Jean Dubuffet was born in Le Havre in 1901, the son of a prosperous family. His father was a wine merchant. At the age of 17, he set off for Paris to study at Académie Julian, where he met Dufy, Masson, Juan Gris and Fernand Léger, whom he befriended. However, the young Dubuffet had yet to find himself. In 1924, he set off for South America. The following year, he took over his father's business in Le Havre. In 1927, he married and in 1929 he set up shop in Paris as a wine merchant.

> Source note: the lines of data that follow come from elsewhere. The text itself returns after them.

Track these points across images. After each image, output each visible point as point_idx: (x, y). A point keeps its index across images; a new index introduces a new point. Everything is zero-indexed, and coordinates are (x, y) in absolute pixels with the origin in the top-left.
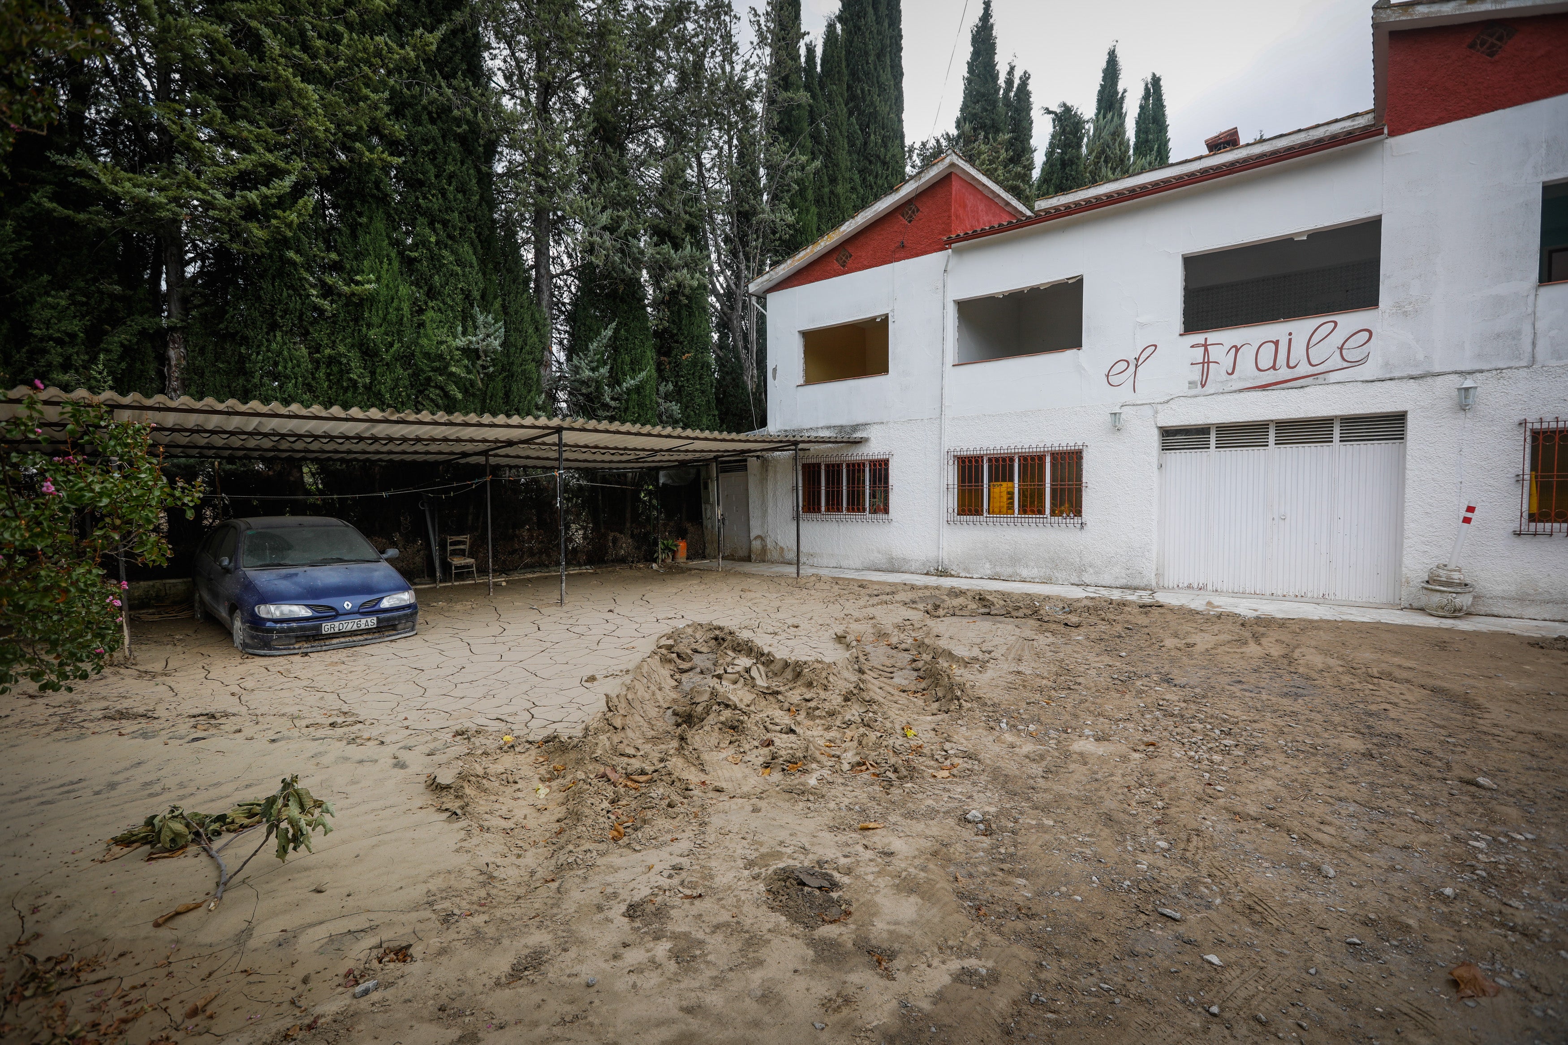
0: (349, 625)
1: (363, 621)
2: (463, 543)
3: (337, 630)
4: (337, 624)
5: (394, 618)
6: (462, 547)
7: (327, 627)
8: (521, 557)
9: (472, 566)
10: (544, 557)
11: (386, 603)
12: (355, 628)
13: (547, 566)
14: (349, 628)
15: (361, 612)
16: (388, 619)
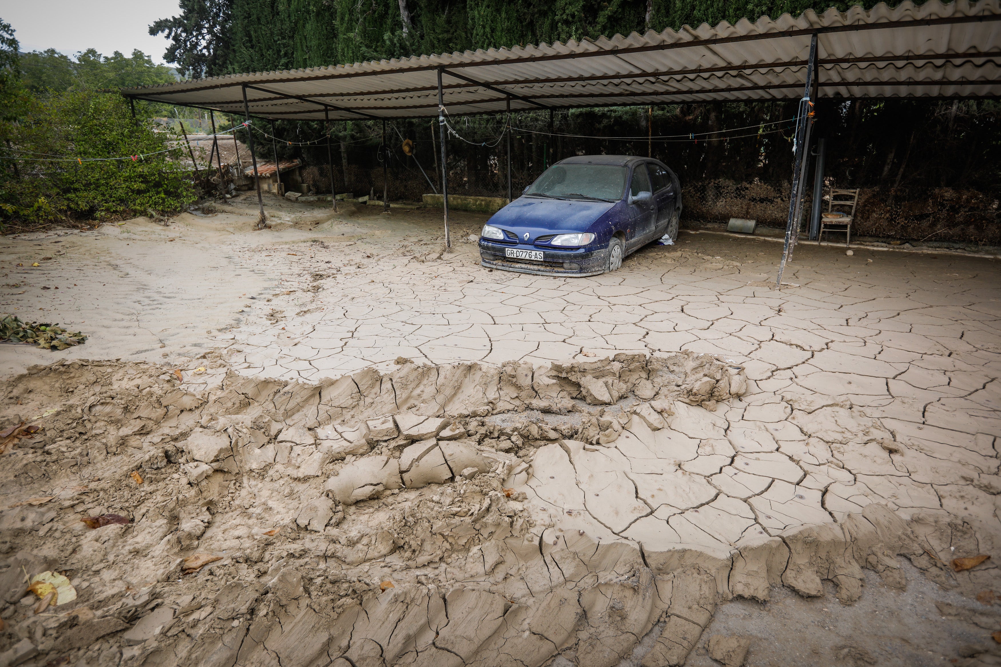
0: (523, 254)
1: (533, 253)
2: (851, 198)
3: (515, 257)
4: (515, 250)
5: (558, 257)
6: (848, 203)
7: (510, 252)
8: (933, 225)
9: (845, 226)
10: (971, 229)
11: (557, 241)
12: (527, 257)
13: (976, 243)
14: (523, 257)
15: (534, 243)
16: (553, 256)
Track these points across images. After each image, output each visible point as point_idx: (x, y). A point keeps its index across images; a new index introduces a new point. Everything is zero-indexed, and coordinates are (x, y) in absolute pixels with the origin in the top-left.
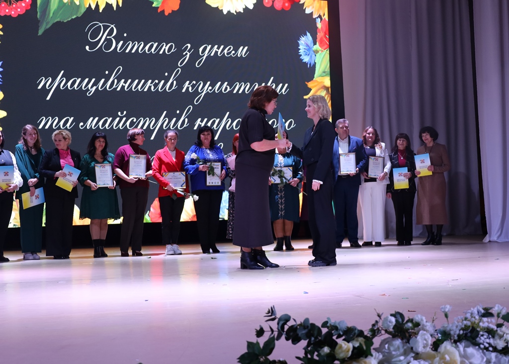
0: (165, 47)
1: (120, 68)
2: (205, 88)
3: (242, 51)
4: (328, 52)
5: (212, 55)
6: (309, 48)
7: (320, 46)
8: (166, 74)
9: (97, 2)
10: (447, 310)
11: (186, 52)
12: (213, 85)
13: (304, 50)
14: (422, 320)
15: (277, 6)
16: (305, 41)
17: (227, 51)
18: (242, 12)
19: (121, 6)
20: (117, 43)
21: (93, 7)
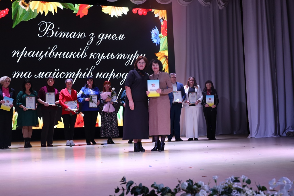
0: (80, 35)
1: (56, 46)
2: (101, 57)
3: (121, 37)
4: (167, 37)
5: (105, 39)
6: (156, 36)
7: (163, 34)
8: (81, 49)
9: (44, 10)
10: (216, 178)
11: (91, 37)
12: (106, 55)
13: (154, 36)
14: (202, 184)
15: (140, 13)
16: (154, 32)
17: (113, 37)
18: (121, 16)
19: (56, 13)
20: (55, 33)
21: (42, 13)
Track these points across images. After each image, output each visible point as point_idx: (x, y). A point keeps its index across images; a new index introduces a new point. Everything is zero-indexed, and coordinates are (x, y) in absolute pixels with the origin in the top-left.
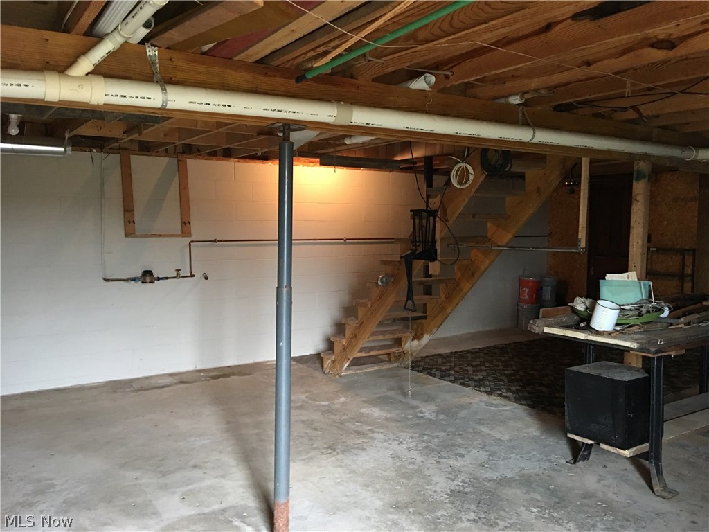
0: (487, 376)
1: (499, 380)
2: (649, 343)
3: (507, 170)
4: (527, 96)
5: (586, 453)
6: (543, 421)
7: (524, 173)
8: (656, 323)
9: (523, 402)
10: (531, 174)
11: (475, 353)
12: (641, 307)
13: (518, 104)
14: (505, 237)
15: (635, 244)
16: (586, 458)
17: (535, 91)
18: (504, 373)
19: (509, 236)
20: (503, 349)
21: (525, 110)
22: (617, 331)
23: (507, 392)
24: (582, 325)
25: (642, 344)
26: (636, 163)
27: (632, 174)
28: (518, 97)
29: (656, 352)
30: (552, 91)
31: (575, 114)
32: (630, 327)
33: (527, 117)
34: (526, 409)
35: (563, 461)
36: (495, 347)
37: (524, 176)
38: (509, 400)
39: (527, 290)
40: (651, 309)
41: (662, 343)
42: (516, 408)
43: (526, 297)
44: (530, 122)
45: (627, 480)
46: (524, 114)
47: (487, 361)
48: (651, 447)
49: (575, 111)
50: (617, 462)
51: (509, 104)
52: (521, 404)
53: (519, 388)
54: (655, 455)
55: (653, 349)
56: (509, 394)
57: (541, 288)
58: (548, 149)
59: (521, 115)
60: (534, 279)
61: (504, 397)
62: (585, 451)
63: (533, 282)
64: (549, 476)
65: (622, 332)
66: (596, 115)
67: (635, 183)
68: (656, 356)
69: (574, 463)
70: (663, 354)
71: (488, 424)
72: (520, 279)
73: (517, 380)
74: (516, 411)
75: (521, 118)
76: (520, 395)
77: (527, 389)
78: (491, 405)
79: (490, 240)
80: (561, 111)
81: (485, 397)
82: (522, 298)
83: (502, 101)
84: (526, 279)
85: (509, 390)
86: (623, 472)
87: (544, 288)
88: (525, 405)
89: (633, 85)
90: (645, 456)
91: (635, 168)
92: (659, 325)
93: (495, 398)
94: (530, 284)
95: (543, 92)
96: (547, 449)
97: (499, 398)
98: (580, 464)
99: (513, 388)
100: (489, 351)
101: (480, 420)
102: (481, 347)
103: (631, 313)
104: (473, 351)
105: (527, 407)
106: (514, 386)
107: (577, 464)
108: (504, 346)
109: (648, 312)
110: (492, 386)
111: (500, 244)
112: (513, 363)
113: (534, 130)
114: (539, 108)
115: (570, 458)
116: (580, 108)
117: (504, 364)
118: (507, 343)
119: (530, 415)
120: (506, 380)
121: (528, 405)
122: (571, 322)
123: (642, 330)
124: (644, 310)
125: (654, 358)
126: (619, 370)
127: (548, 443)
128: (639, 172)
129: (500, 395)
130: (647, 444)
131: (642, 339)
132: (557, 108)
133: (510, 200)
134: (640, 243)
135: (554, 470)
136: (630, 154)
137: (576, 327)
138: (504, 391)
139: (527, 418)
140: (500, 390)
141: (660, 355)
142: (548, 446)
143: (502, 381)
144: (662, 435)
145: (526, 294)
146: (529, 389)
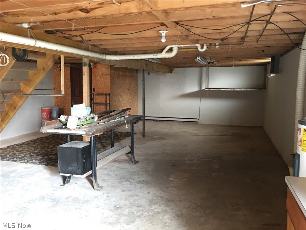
0: (26, 155)
1: (32, 156)
2: (89, 131)
3: (26, 58)
4: (31, 25)
5: (68, 180)
6: (51, 170)
7: (36, 60)
8: (93, 123)
9: (43, 164)
10: (40, 61)
11: (20, 145)
12: (87, 117)
13: (27, 28)
14: (30, 90)
15: (85, 92)
16: (69, 182)
17: (35, 22)
18: (34, 152)
19: (31, 89)
20: (35, 141)
21: (31, 31)
22: (78, 128)
23: (35, 160)
24: (63, 127)
25: (86, 132)
26: (83, 59)
27: (82, 64)
28: (27, 24)
29: (92, 135)
30: (43, 24)
31: (55, 35)
32: (83, 126)
33: (32, 34)
34: (44, 167)
35: (59, 185)
36: (31, 141)
37: (37, 62)
38: (36, 164)
39: (45, 113)
40: (90, 118)
41: (94, 131)
42: (39, 167)
43: (45, 117)
44: (33, 37)
45: (85, 187)
46: (30, 33)
47: (26, 148)
48: (92, 172)
49: (55, 34)
50: (81, 181)
51: (22, 27)
52: (42, 165)
53: (41, 158)
54: (94, 174)
55: (90, 134)
56: (37, 161)
57: (52, 112)
58: (44, 50)
59: (29, 33)
60: (48, 109)
61: (34, 163)
62: (68, 179)
63: (48, 110)
64: (52, 193)
65: (79, 128)
66: (65, 37)
67: (83, 67)
68: (92, 136)
69: (64, 185)
70: (94, 135)
71: (25, 177)
72: (41, 109)
73: (40, 155)
74: (39, 168)
75: (29, 34)
76: (42, 161)
77: (45, 157)
78: (27, 168)
79: (22, 91)
80: (49, 34)
81: (24, 165)
82: (43, 117)
83: (19, 25)
84: (45, 108)
85: (36, 160)
86: (83, 184)
87: (53, 112)
88: (43, 165)
89: (75, 26)
90: (91, 176)
91: (83, 61)
92: (94, 124)
93: (29, 164)
94: (47, 111)
95: (38, 23)
96: (52, 182)
97: (31, 164)
98: (66, 185)
99: (38, 158)
100: (28, 143)
101: (22, 176)
102: (23, 142)
103: (83, 120)
104: (19, 144)
105: (45, 166)
106: (39, 157)
107: (65, 185)
108: (35, 140)
109: (89, 119)
110: (28, 159)
111: (27, 93)
112: (39, 147)
113: (36, 41)
114: (38, 31)
115: (62, 183)
116: (57, 33)
117: (34, 148)
118: (37, 138)
119: (46, 169)
120: (35, 155)
121: (45, 165)
122: (59, 126)
123: (87, 126)
124: (88, 119)
125: (92, 137)
126: (79, 143)
127: (53, 179)
128: (84, 63)
129: (32, 163)
130: (91, 171)
131: (87, 130)
132: (46, 32)
133: (31, 73)
134: (87, 91)
135: (55, 190)
136: (80, 55)
137: (61, 128)
138: (34, 160)
139: (44, 171)
140: (32, 160)
141: (93, 135)
142: (53, 181)
143: (33, 156)
144: (97, 166)
145: (45, 115)
146: (46, 157)
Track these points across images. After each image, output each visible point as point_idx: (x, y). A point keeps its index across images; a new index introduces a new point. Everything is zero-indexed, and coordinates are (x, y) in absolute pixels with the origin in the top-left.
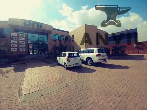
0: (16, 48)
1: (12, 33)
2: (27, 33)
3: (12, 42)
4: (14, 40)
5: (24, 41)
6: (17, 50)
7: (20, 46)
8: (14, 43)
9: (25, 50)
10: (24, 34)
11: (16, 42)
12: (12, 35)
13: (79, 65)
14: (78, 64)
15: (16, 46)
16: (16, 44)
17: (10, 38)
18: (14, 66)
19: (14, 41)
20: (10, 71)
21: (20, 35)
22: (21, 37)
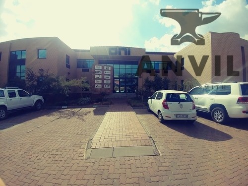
0: (100, 84)
1: (96, 66)
2: (112, 65)
3: (96, 76)
4: (98, 74)
5: (109, 75)
6: (101, 87)
7: (105, 82)
8: (98, 79)
9: (110, 86)
10: (109, 66)
11: (101, 77)
12: (96, 68)
13: (190, 118)
14: (187, 116)
15: (100, 81)
16: (100, 79)
17: (93, 73)
18: (95, 106)
19: (98, 76)
20: (89, 112)
21: (105, 68)
22: (106, 70)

Yet painting was in his blood. In 1933, he threw himself back into his art, gradually abandoning the wine business. He divorced, remarried and devoted himself to his art from 1942 onwards, enjoying quick success, with an exhibition at the Galérie Drouin in Paris in 1944, then in New York in 1948. In 1949, Clément Greenberg wrote an article on Dubuffet that brought him great acclaim in the United States, where he also met Pollock and Duchamp. Until his death on May 12, 1985, Dubuffet's fame never faltered: shows included a retrospective at the Musée des Arts Décoratifs in Paris in 1960, at the MOMA in 1962, and at the Guggenheim in 1973.
In 1971, the artist created a Foundation in Paris, which stores all archives and has a collection spanning his entire body of work.